── Supplied records ──

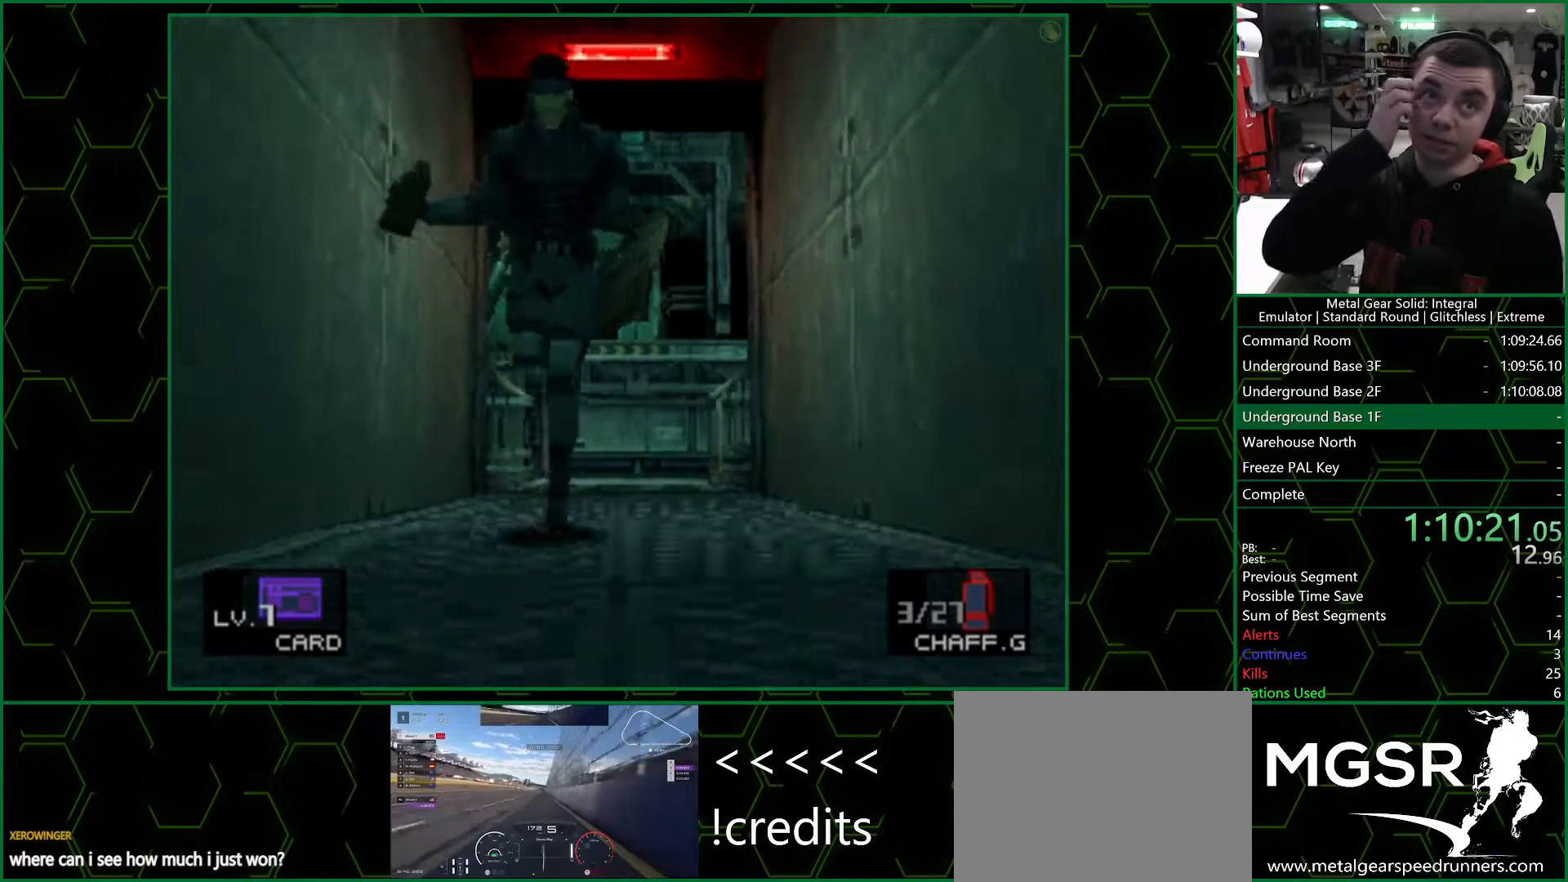
{"buttons": ["DPAD_DOWN"], "left_stick": "center", "right_stick": "center", "events": []}
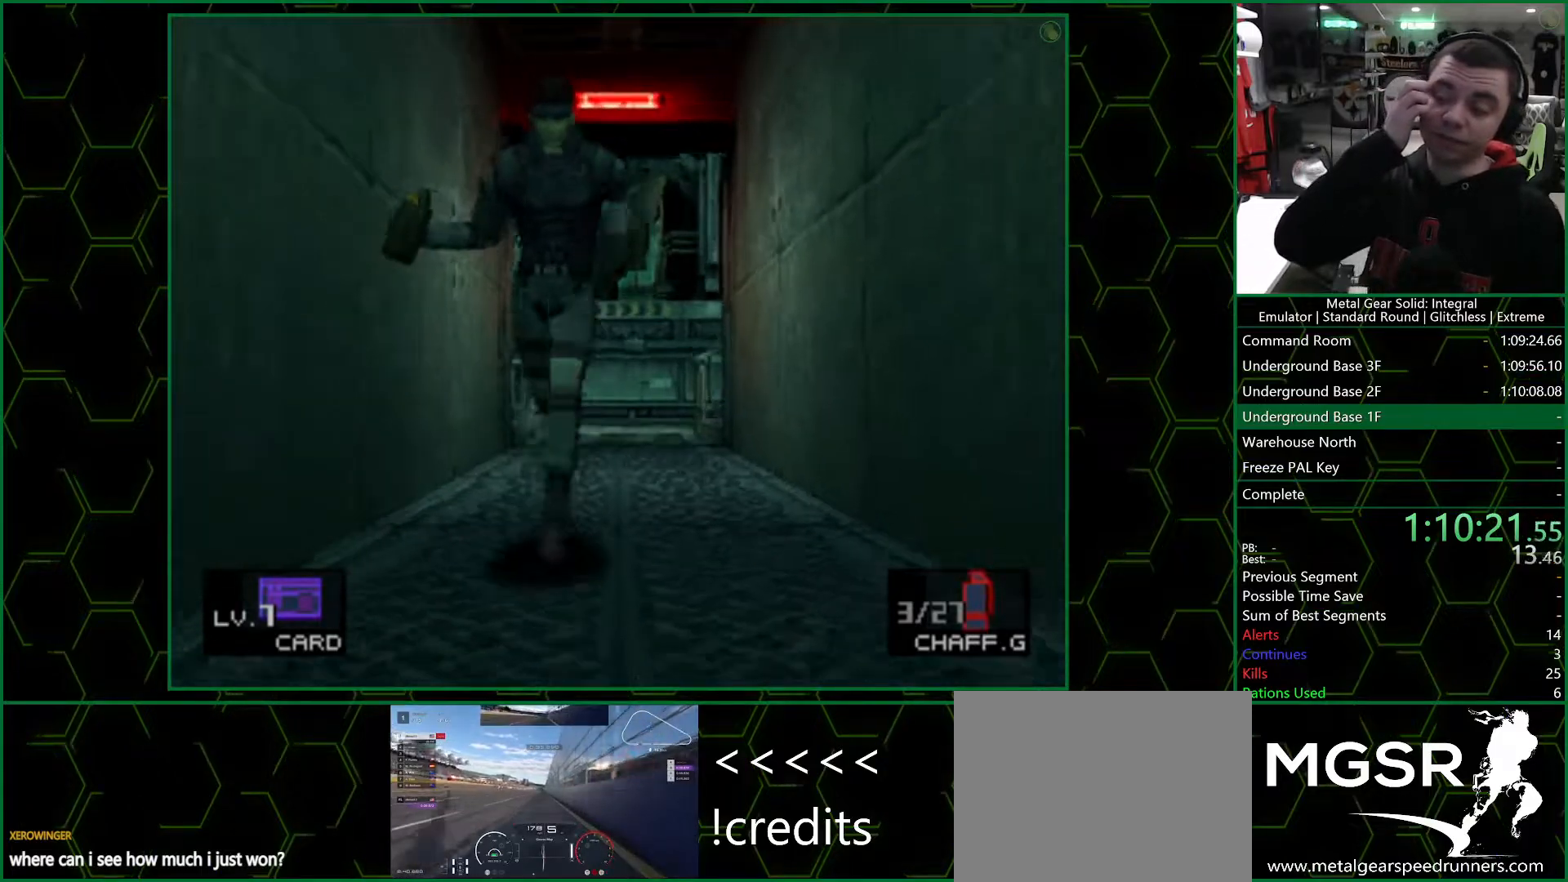
{"buttons": ["DPAD_DOWN"], "left_stick": "center", "right_stick": "center", "events": []}
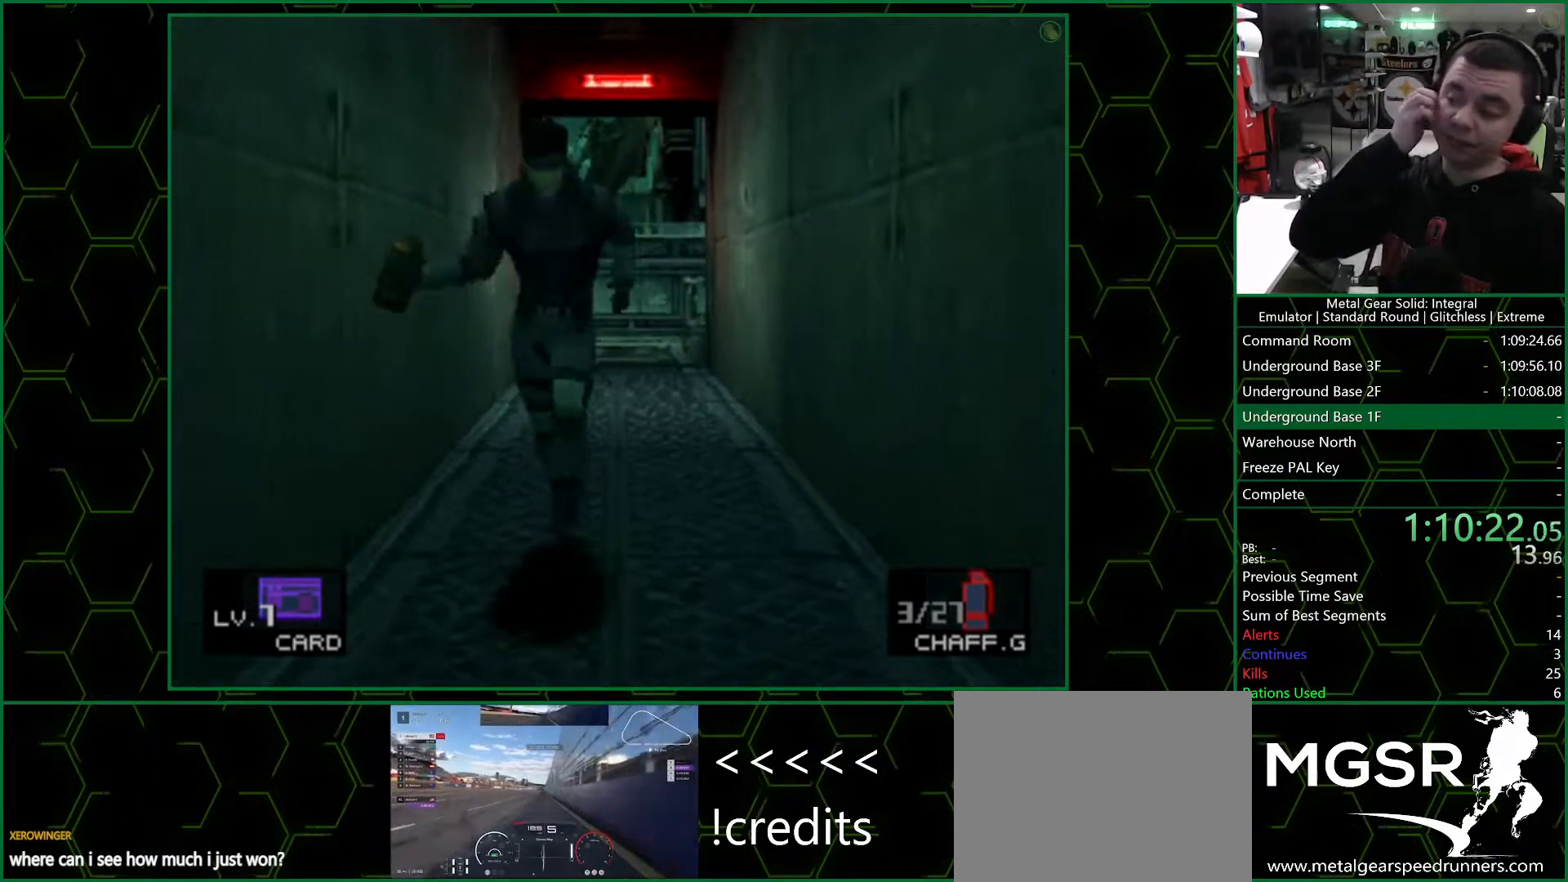
{"buttons": ["DPAD_DOWN"], "left_stick": "center", "right_stick": "center", "events": []}
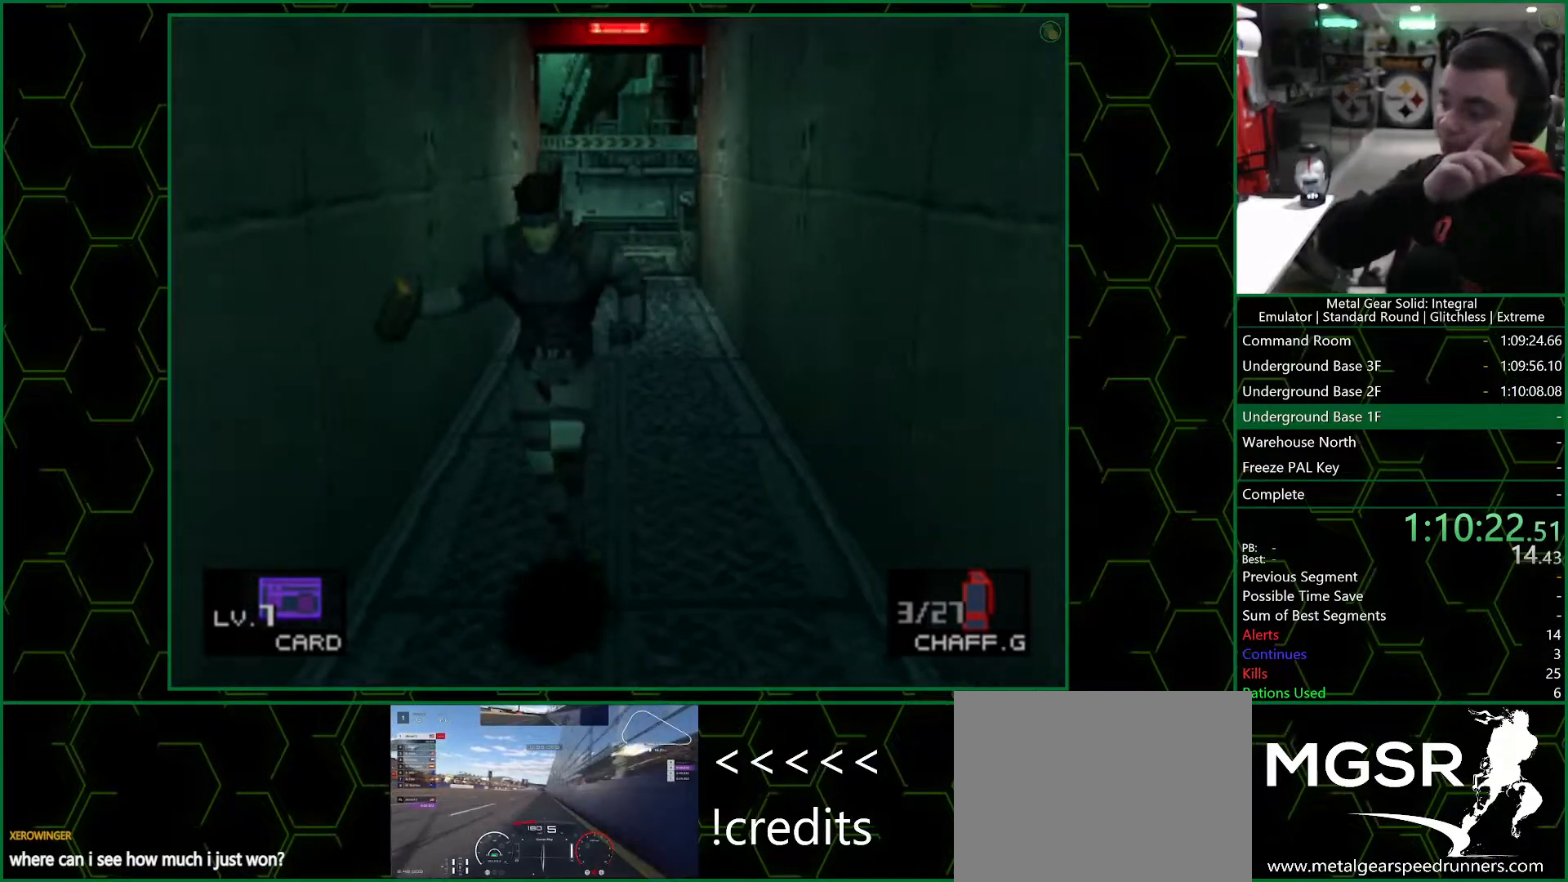
{"buttons": ["DPAD_DOWN"], "left_stick": "center", "right_stick": "center", "events": []}
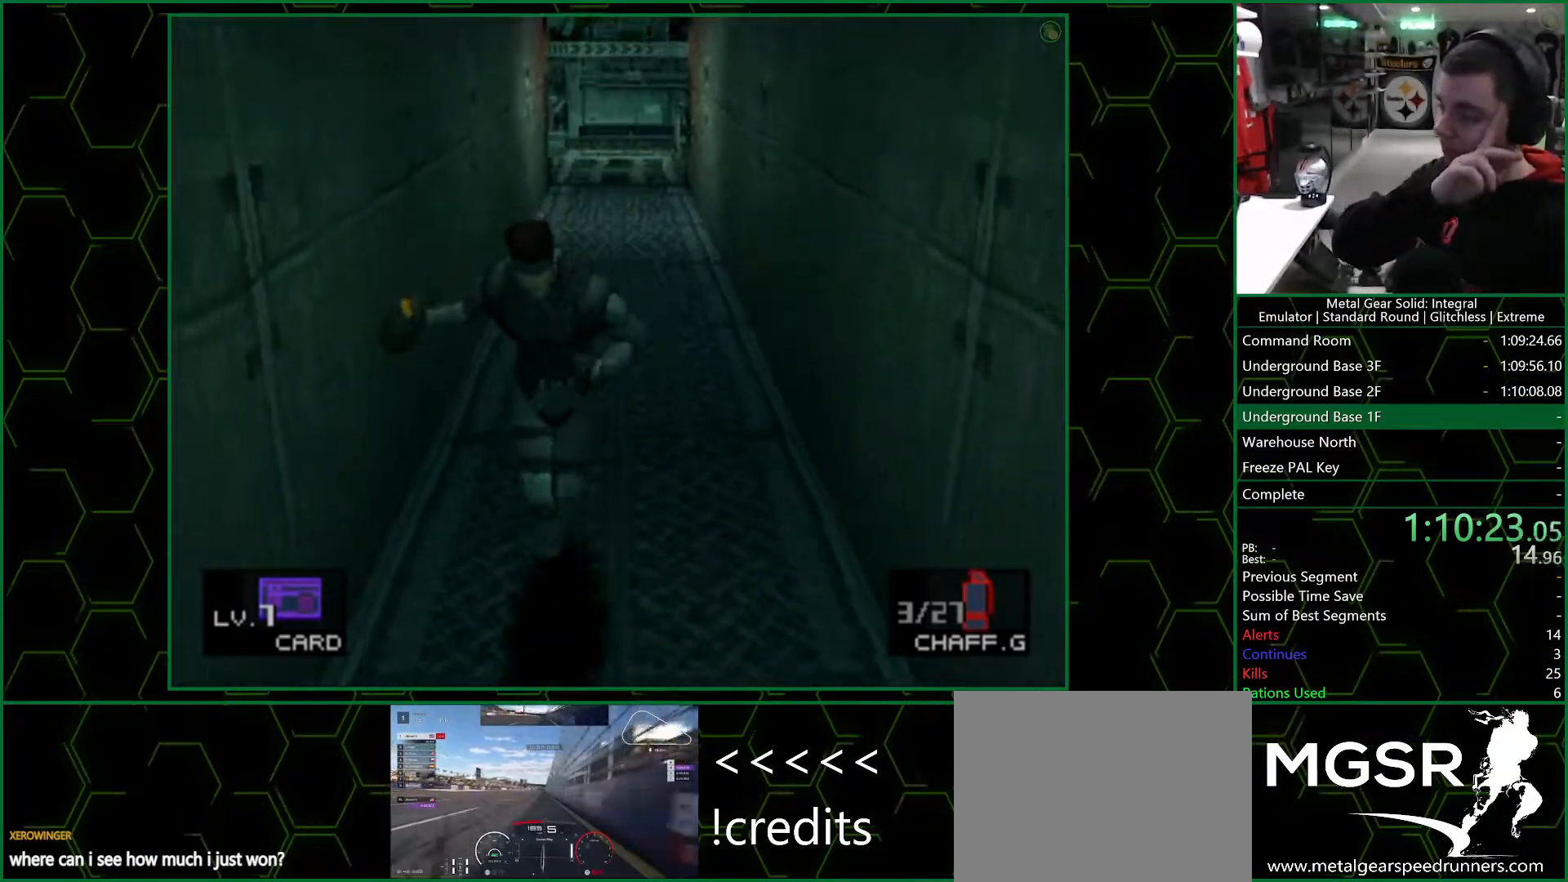
{"buttons": ["DPAD_DOWN"], "left_stick": "center", "right_stick": "center", "events": []}
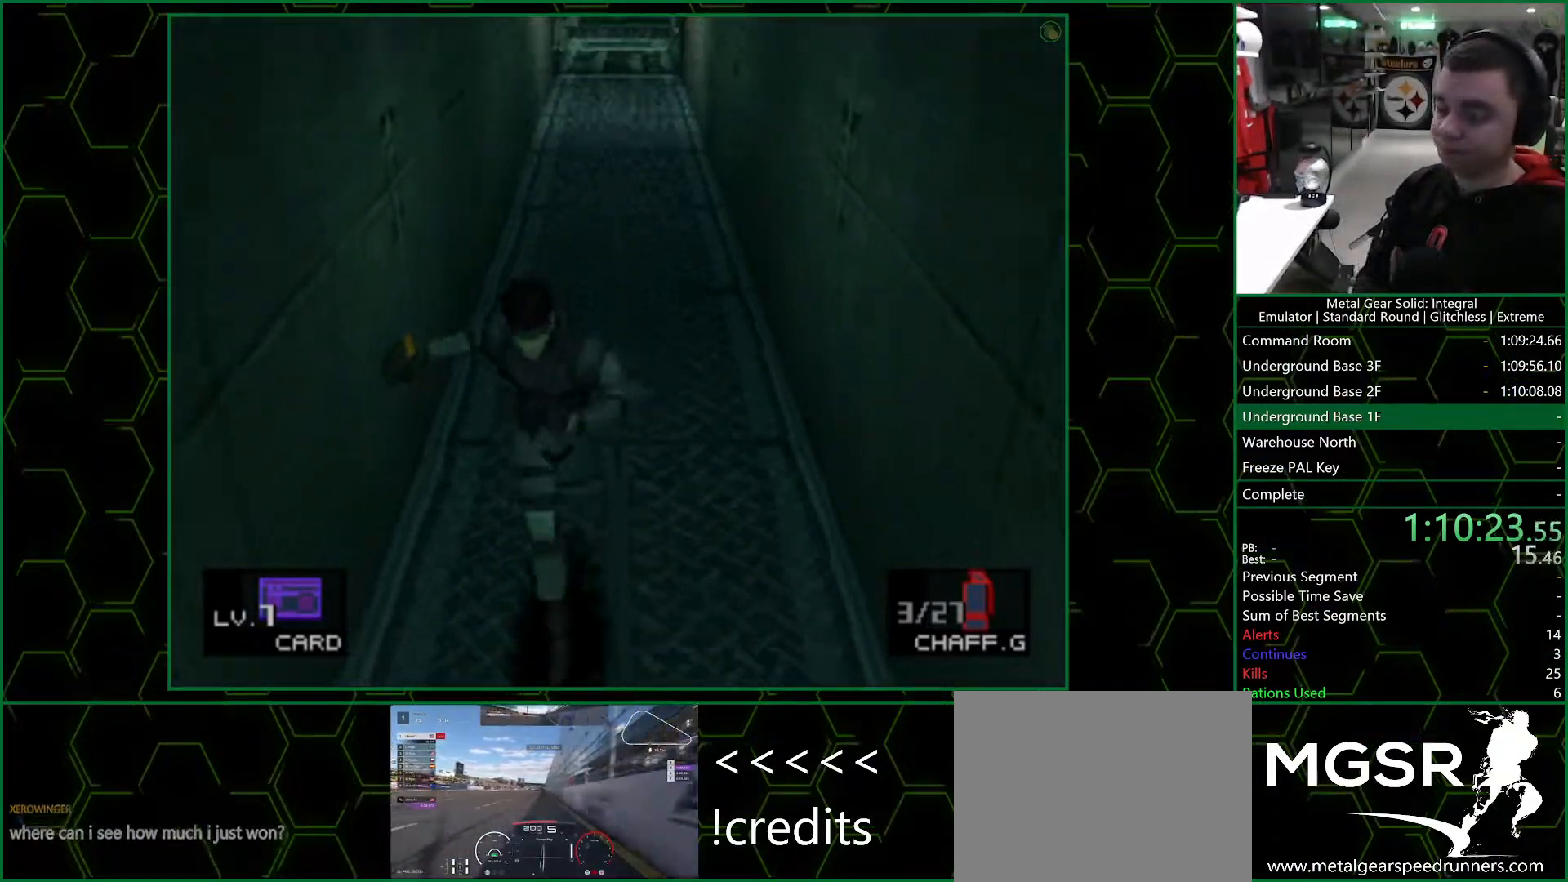
{"buttons": ["DPAD_DOWN"], "left_stick": "center", "right_stick": "center", "events": []}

───

Aim of the task → Keep the pictures out of the copy and write out the data exactly as it stands.

Reply to the exercise →
{"buttons": ["DPAD_DOWN"], "left_stick": "center", "right_stick": "center", "events": []}
{"buttons": ["DPAD_DOWN"], "left_stick": "center", "right_stick": "center", "events": []}
{"buttons": ["DPAD_DOWN"], "left_stick": "center", "right_stick": "center", "events": []}
{"buttons": ["DPAD_DOWN"], "left_stick": "center", "right_stick": "center", "events": []}
{"buttons": ["DPAD_DOWN"], "left_stick": "center", "right_stick": "center", "events": []}
{"buttons": ["DPAD_DOWN"], "left_stick": "center", "right_stick": "center", "events": []}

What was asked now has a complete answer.